[Stored dataset items]

--

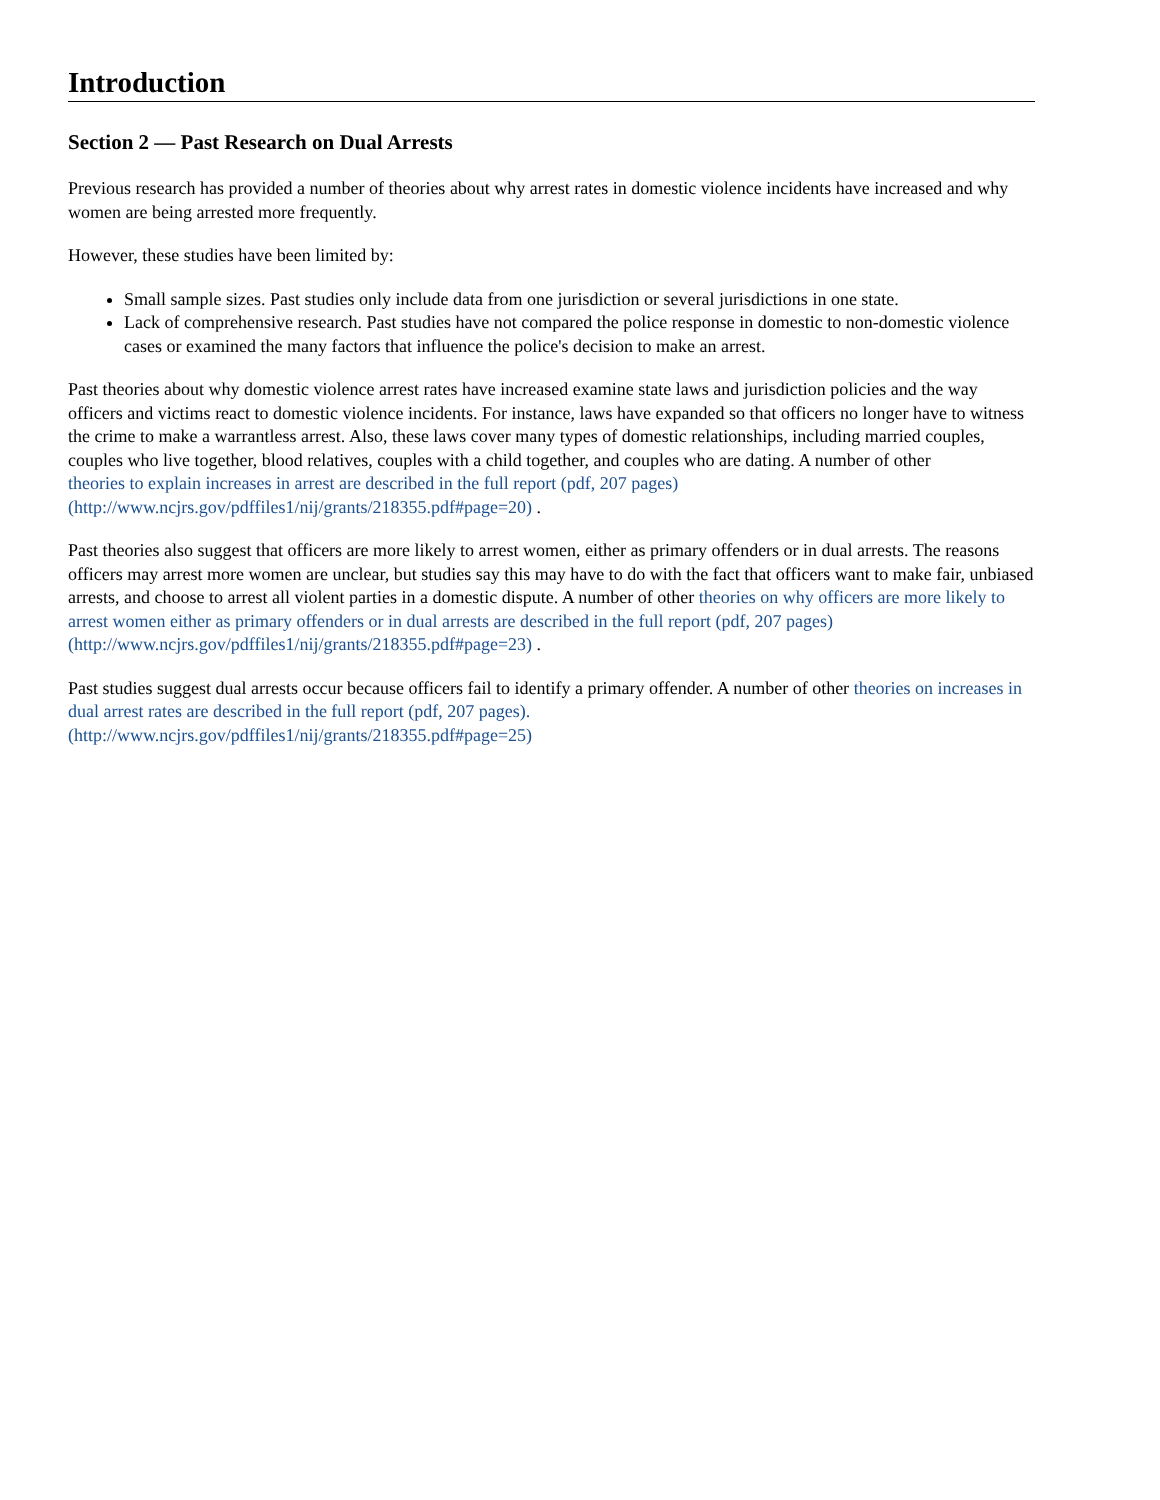Introduction
Section 2 — Past Research on Dual Arrests
Previous research has provided a number of theories about why arrest rates in domestic violence incidents have increased and why women are being arrested more frequently.
However, these studies have been limited by:
Small sample sizes. Past studies only include data from one jurisdiction or several jurisdictions in one state.
Lack of comprehensive research. Past studies have not compared the police response in domestic to non-domestic violence cases or examined the many factors that influence the police's decision to make an arrest.
Past theories about why domestic violence arrest rates have increased examine state laws and jurisdiction policies and the way officers and victims react to domestic violence incidents. For instance, laws have expanded so that officers no longer have to witness the crime to make a warrantless arrest. Also, these laws cover many types of domestic relationships, including married couples, couples who live together, blood relatives, couples with a child together, and couples who are dating. A number of other
theories to explain increases in arrest are described in the full report (pdf, 207 pages)
(http://www.ncjrs.gov/pdffiles1/nij/grants/218355.pdf#page=20) .
Past theories also suggest that officers are more likely to arrest women, either as primary offenders or in dual arrests. The reasons officers may arrest more women are unclear, but studies say this may have to do with the fact that officers want to make fair, unbiased arrests, and choose to arrest all violent parties in a domestic dispute. A number of other theories on why officers are more likely to arrest women either as primary offenders or in dual arrests are described in the full report (pdf, 207 pages) (http://www.ncjrs.gov/pdffiles1/nij/grants/218355.pdf#page=23) .
Past studies suggest dual arrests occur because officers fail to identify a primary offender. A number of other theories on increases in dual arrest rates are described in the full report (pdf, 207 pages).
(http://www.ncjrs.gov/pdffiles1/nij/grants/218355.pdf#page=25)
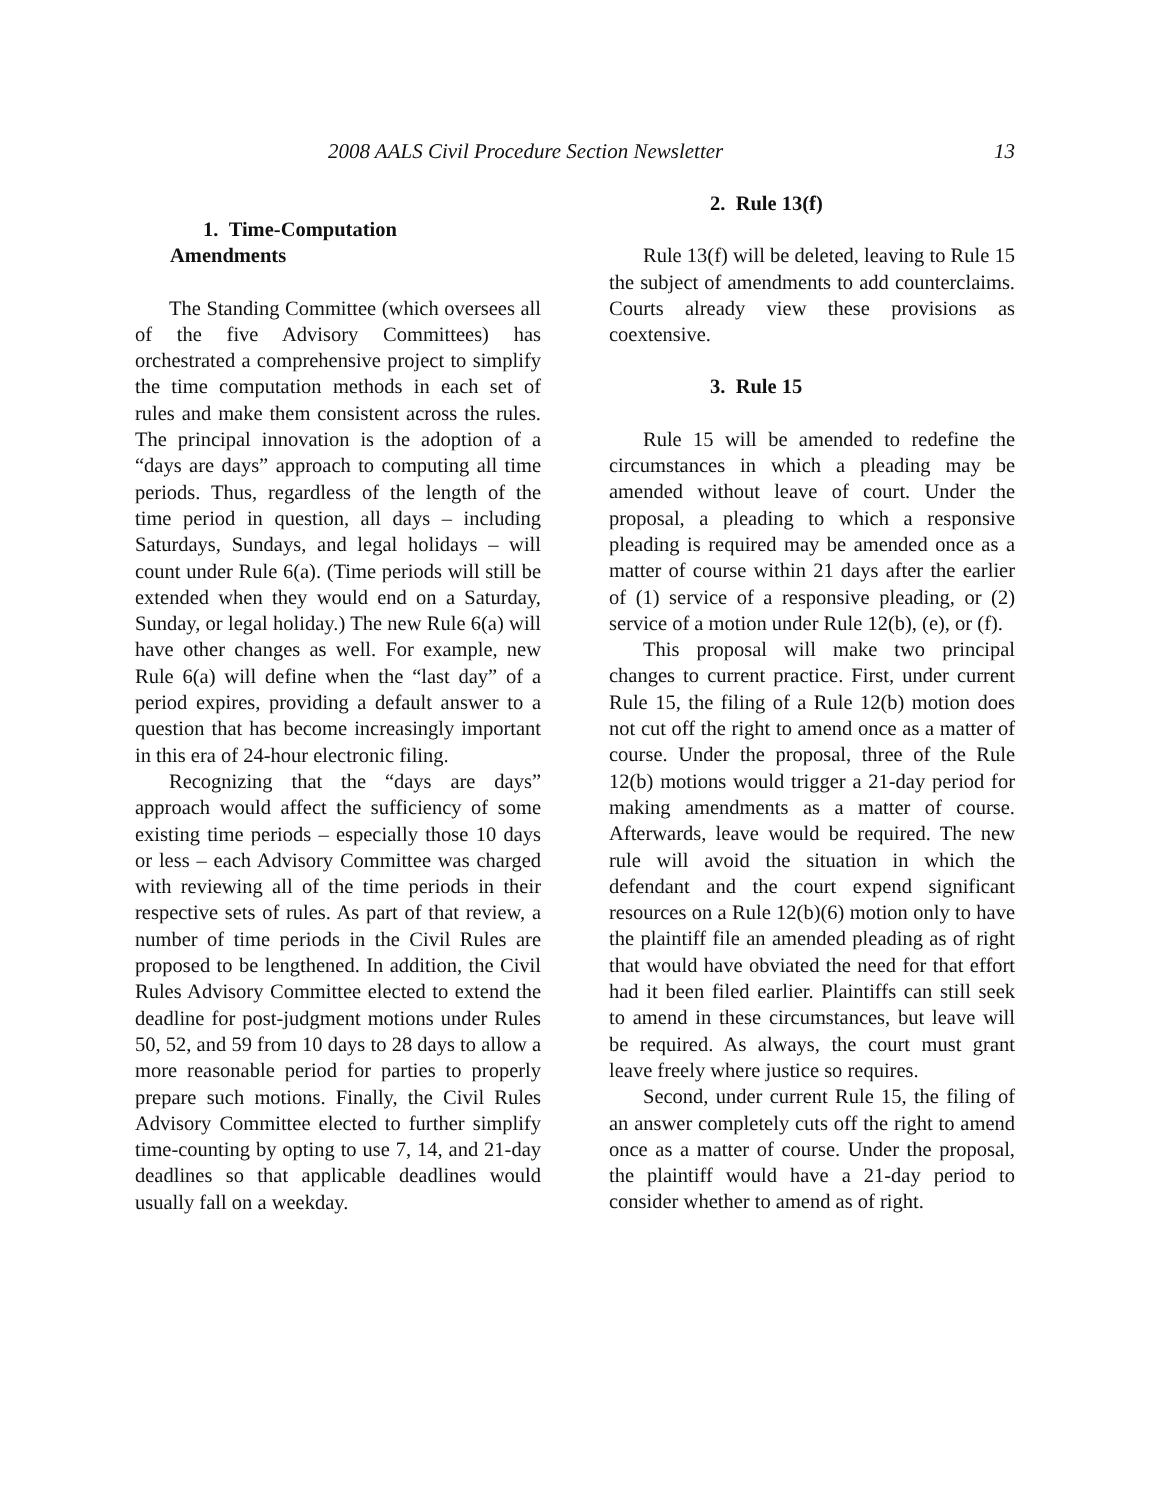2008 AALS Civil Procedure Section Newsletter 13
1. Time-Computation
Amendments
The Standing Committee (which oversees all of the five Advisory Committees) has orchestrated a comprehensive project to simplify the time computation methods in each set of rules and make them consistent across the rules. The principal innovation is the adoption of a “days are days” approach to computing all time periods. Thus, regardless of the length of the time period in question, all days – including Saturdays, Sundays, and legal holidays – will count under Rule 6(a). (Time periods will still be extended when they would end on a Saturday, Sunday, or legal holiday.) The new Rule 6(a) will have other changes as well. For example, new Rule 6(a) will define when the “last day” of a period expires, providing a default answer to a question that has become increasingly important in this era of 24-hour electronic filing.
Recognizing that the “days are days” approach would affect the sufficiency of some existing time periods – especially those 10 days or less – each Advisory Committee was charged with reviewing all of the time periods in their respective sets of rules. As part of that review, a number of time periods in the Civil Rules are proposed to be lengthened. In addition, the Civil Rules Advisory Committee elected to extend the deadline for post-judgment motions under Rules 50, 52, and 59 from 10 days to 28 days to allow a more reasonable period for parties to properly prepare such motions. Finally, the Civil Rules Advisory Committee elected to further simplify time-counting by opting to use 7, 14, and 21-day deadlines so that applicable deadlines would usually fall on a weekday.
2. Rule 13(f)
Rule 13(f) will be deleted, leaving to Rule 15 the subject of amendments to add counterclaims. Courts already view these provisions as coextensive.
3. Rule 15
Rule 15 will be amended to redefine the circumstances in which a pleading may be amended without leave of court. Under the proposal, a pleading to which a responsive pleading is required may be amended once as a matter of course within 21 days after the earlier of (1) service of a responsive pleading, or (2) service of a motion under Rule 12(b), (e), or (f).
This proposal will make two principal changes to current practice. First, under current Rule 15, the filing of a Rule 12(b) motion does not cut off the right to amend once as a matter of course. Under the proposal, three of the Rule 12(b) motions would trigger a 21-day period for making amendments as a matter of course. Afterwards, leave would be required. The new rule will avoid the situation in which the defendant and the court expend significant resources on a Rule 12(b)(6) motion only to have the plaintiff file an amended pleading as of right that would have obviated the need for that effort had it been filed earlier. Plaintiffs can still seek to amend in these circumstances, but leave will be required. As always, the court must grant leave freely where justice so requires.
Second, under current Rule 15, the filing of an answer completely cuts off the right to amend once as a matter of course. Under the proposal, the plaintiff would have a 21-day period to consider whether to amend as of right.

--

- DIRECTIONS FOR THIS TASK
Copy down each line in the entries that has the word "increased".

- ANSWER TO THE EXERCISE
Previous research has provided a number of theories about why arrest rates in domestic violence incidents have increased and why women are being arrested more frequently.
Past theories about why domestic violence arrest rates have increased examine state laws and jurisdiction policies and the way officers and victims react to domestic violence incidents. For instance, laws have expanded so that officers no longer have to witness the crime to make a warrantless arrest. Also, these laws cover many types of domestic relationships, including married couples, couples who live together, blood relatives, couples with a child together, and couples who are dating. A number of other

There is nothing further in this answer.